Beginning with the line that holds "No locations on record for this region.", set down each line of the data below through the very last, exactly as given, and nothing beyond that.

• _Page-level text extractions_
"""

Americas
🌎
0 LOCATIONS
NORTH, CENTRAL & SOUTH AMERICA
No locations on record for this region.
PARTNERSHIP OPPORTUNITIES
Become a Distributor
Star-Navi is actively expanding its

"""

• _Answer below_
No locations on record for this region.
PARTNERSHIP OPPORTUNITIES
Become a Distributor
Star-Navi is actively expanding its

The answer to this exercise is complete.